____ Exercise materials
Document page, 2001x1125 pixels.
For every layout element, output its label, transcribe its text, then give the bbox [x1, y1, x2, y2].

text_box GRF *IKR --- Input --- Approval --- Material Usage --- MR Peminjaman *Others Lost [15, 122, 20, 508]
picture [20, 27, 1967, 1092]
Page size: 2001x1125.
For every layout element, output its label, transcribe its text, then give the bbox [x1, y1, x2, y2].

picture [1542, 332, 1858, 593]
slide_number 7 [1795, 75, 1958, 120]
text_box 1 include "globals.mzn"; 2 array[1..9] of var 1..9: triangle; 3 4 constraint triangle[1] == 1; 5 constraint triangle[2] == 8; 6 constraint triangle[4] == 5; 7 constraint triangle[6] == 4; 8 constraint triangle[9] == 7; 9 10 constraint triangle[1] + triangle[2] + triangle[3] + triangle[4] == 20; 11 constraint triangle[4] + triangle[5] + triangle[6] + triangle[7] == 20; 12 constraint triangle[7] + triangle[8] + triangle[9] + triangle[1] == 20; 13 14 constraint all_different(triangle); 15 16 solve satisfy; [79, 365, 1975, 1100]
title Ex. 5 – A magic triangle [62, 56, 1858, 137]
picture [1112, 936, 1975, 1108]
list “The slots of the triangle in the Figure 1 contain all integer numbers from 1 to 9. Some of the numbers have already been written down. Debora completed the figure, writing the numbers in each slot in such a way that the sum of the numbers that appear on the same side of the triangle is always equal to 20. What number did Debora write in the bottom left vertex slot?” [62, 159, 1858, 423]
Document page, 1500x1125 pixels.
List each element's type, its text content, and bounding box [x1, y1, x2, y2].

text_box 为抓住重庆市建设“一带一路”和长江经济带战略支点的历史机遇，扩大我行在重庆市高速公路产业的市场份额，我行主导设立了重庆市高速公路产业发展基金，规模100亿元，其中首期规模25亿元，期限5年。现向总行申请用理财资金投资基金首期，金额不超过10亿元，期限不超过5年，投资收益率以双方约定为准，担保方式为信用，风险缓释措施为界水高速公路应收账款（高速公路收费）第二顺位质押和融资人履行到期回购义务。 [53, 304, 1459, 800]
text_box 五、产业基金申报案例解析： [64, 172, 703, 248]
________
**Problem statement**:
Tally the lines above containing "Document". Number only.

**Exercise solution**:
2